A 2018 survey found that approximately 500,000 Haitians and their descendants were living in the Dominican Republic, often working in the poorest paid jobs in agriculture or construction.

This number has grown considerably since then, as economic and social conditions in Haiti have worsened, following a devastating earthquake in 2010 that killed more than 200,000 people, and continuing political and institutional instability.

President Abinader pointed to the difficulties being faced in Haiti since the as yet unsolved assassination of its president Jovenel Moïse in July 2021.

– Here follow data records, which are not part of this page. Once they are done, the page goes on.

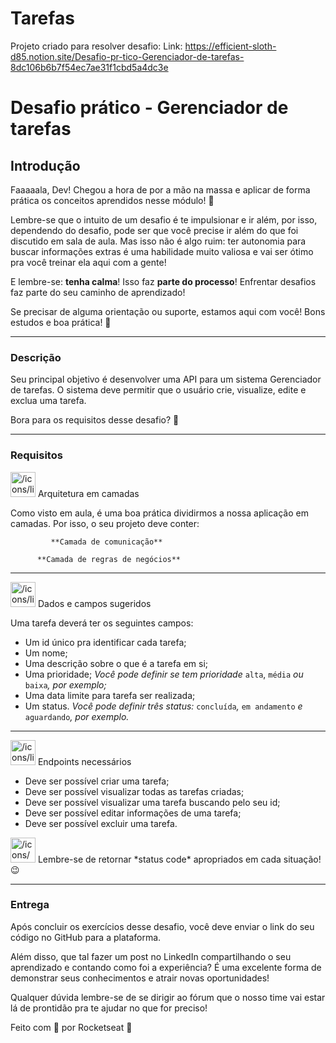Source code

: # Tarefas

Projeto criado para resolver desafio:
Link: https://efficient-sloth-d85.notion.site/Desafio-pr-tico-Gerenciador-de-tarefas-8dc106b6b7f54ec7ae31f1cbd5a4dc3e

# Desafio prático - Gerenciador de tarefas

## Introdução

Faaaaala, Dev! Chegou a hora de por a mão na massa e aplicar de forma prática os conceitos aprendidos nesse módulo! 🚀

Lembre-se que o intuito de um desafio é te impulsionar e ir além, por isso, dependendo do desafio, pode ser que você precise ir além do que foi discutido em sala de aula. 
Mas isso não é algo ruim: ter autonomia para buscar informações extras é uma habilidade muito valiosa e vai ser ótimo pra você treinar ela aqui com a gente!

E lembre-se: **tenha calma**! Isso faz **parte do processo**!
Enfrentar desafios faz parte do seu caminho de aprendizado! 

Se precisar de alguma orientação ou suporte, estamos aqui com você!
Bons estudos e boa prática! 💜

---

### Descrição

Seu principal objetivo é desenvolver uma API para um sistema Gerenciador de tarefas.
O sistema deve permitir que o usuário crie, visualize, edite e exclua uma tarefa.

Bora para os requisitos desse desafio? 🚀

---

### Requisitos

<aside>
<img src="/icons/list_purple.svg" alt="/icons/list_purple.svg" width="40px" /> Arquitetura em camadas

</aside>

Como visto em aula, é uma boa prática dividirmos a nossa aplicação em camadas. 
Por isso, o seu projeto deve conter: 

             **Camada de comunicação**

          **Camada de regras de negócios**

---

<aside>
<img src="/icons/list_purple.svg" alt="/icons/list_purple.svg" width="40px" /> Dados e campos sugeridos

</aside>

Uma tarefa deverá ter os seguintes campos:

- Um id único pra identificar cada tarefa;
- Um nome;
- Uma descrição sobre o que é a tarefa em si;
- Uma prioridade;
*Você pode definir se tem prioridade* `alta`, `média` *ou* `baixa`*, por exemplo;*
- Uma data limite para tarefa ser realizada;
- Um status.
*Você pode definir três status:* `concluída`*,* `em andamento` *e* `aguardando`*, por exemplo.*

---

<aside>
<img src="/icons/list_purple.svg" alt="/icons/list_purple.svg" width="40px" /> Endpoints necessários

</aside>

- Deve ser possível criar uma tarefa;
- Deve ser possível visualizar todas as tarefas criadas;
- Deve ser possível visualizar uma tarefa buscando pelo seu id;
- Deve ser possível editar informações de uma tarefa;
- Deve ser possível excluir uma tarefa.

<aside>
<img src="/icons/warning_yellow.svg" alt="/icons/warning_yellow.svg" width="40px" /> Lembre-se de retornar *status code* apropriados em cada situação! 😉

</aside>

---

### Entrega

Após concluir os exercícios desse desafio, você deve enviar o link do seu código no GitHub para a plataforma. 

Além disso, que tal fazer um post no LinkedIn compartilhando o seu aprendizado e contando como foi a experiência? É uma excelente forma de demonstrar seus conhecimentos e atrair novas oportunidades!

Qualquer dúvida lembre-se de se dirigir ao fórum que o nosso time vai estar lá de prontidão pra te ajudar no que for preciso! 

Feito com 💜 por Rocketseat 🚀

Justifying the construction of the wall, Abinader said: ‘The grave institutional and security crisis in Haiti has led its population to a worrying situation of political and social instability, as well as an endemic economic and food crisis.’ 

He argued that his country had always come to the aid of its neighbour, but could not be expected to resolve its grave problems on its behalf.

The Dominican Republic, with some 11 million inhabitants, has an average GDP four times greater than its neighbour, the poorest country in the western hemisphere.

Racism in the mix

This latest move is part of a long history of tension between the two countries, which many observers see as racism. The Spanish-speaking Dominicans are more racially mixed than Haitians, whom they regard as racially inferior.

The most violent expression of this hostility came in 1937, when the Dominican dictator Rafael Leónidas Trujillo sent his troops to the border region, where they killed between 10,000 and 20,000 Haitians.

This became known as the ‘Parsley Massacre’, so-called because the Dominicans thought black Haitians could not pronounce the Spanish word for ‘parsley’ –‘perejil’ properly.

Because of the crisis in their country, many thousands of Haitians have tried to leave, not only to the Dominican Republic but to Central America, Brazil and the United States.

President Joe Biden was criticised by human rights groups in 2021 when he reinstated deportation flights for Haitians who had crossed into the United States from Mexico.